Directions for this task → Within the entries below, find each line containing the word "shoulder" and copy it.

Data for review →
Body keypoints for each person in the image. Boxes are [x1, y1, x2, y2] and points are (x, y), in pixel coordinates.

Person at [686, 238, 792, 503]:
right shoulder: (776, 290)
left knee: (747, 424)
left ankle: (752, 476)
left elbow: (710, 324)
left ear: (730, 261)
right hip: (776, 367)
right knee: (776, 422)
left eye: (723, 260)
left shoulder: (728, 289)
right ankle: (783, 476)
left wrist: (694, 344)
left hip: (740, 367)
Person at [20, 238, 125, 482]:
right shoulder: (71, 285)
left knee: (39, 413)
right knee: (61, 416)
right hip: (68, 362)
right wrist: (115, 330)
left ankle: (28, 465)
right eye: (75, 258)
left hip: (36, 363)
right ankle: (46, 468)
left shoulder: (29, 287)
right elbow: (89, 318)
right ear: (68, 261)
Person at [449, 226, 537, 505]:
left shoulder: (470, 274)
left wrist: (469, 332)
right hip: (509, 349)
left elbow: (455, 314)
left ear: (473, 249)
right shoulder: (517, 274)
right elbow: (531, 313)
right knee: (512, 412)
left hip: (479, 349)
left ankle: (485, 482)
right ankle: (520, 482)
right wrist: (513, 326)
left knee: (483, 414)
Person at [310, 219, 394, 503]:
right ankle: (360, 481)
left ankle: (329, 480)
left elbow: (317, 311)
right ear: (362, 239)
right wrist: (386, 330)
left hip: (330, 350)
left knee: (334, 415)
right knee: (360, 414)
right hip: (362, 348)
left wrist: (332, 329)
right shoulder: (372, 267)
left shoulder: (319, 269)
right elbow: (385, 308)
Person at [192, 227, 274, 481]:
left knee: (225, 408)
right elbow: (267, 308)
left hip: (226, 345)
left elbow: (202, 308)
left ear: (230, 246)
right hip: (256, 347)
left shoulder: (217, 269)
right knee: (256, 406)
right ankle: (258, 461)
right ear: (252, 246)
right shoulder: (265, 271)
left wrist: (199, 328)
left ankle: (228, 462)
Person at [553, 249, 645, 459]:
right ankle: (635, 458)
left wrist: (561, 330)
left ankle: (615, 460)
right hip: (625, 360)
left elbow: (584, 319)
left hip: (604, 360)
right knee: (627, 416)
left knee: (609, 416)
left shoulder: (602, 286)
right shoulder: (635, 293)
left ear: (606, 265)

Task solution →
right shoulder: (776, 290)
left shoulder: (728, 289)
right shoulder: (71, 285)
left shoulder: (29, 287)
left shoulder: (470, 274)
right shoulder: (517, 274)
right shoulder: (372, 267)
left shoulder: (319, 269)
left shoulder: (217, 269)
right shoulder: (265, 271)
left shoulder: (602, 286)
right shoulder: (635, 293)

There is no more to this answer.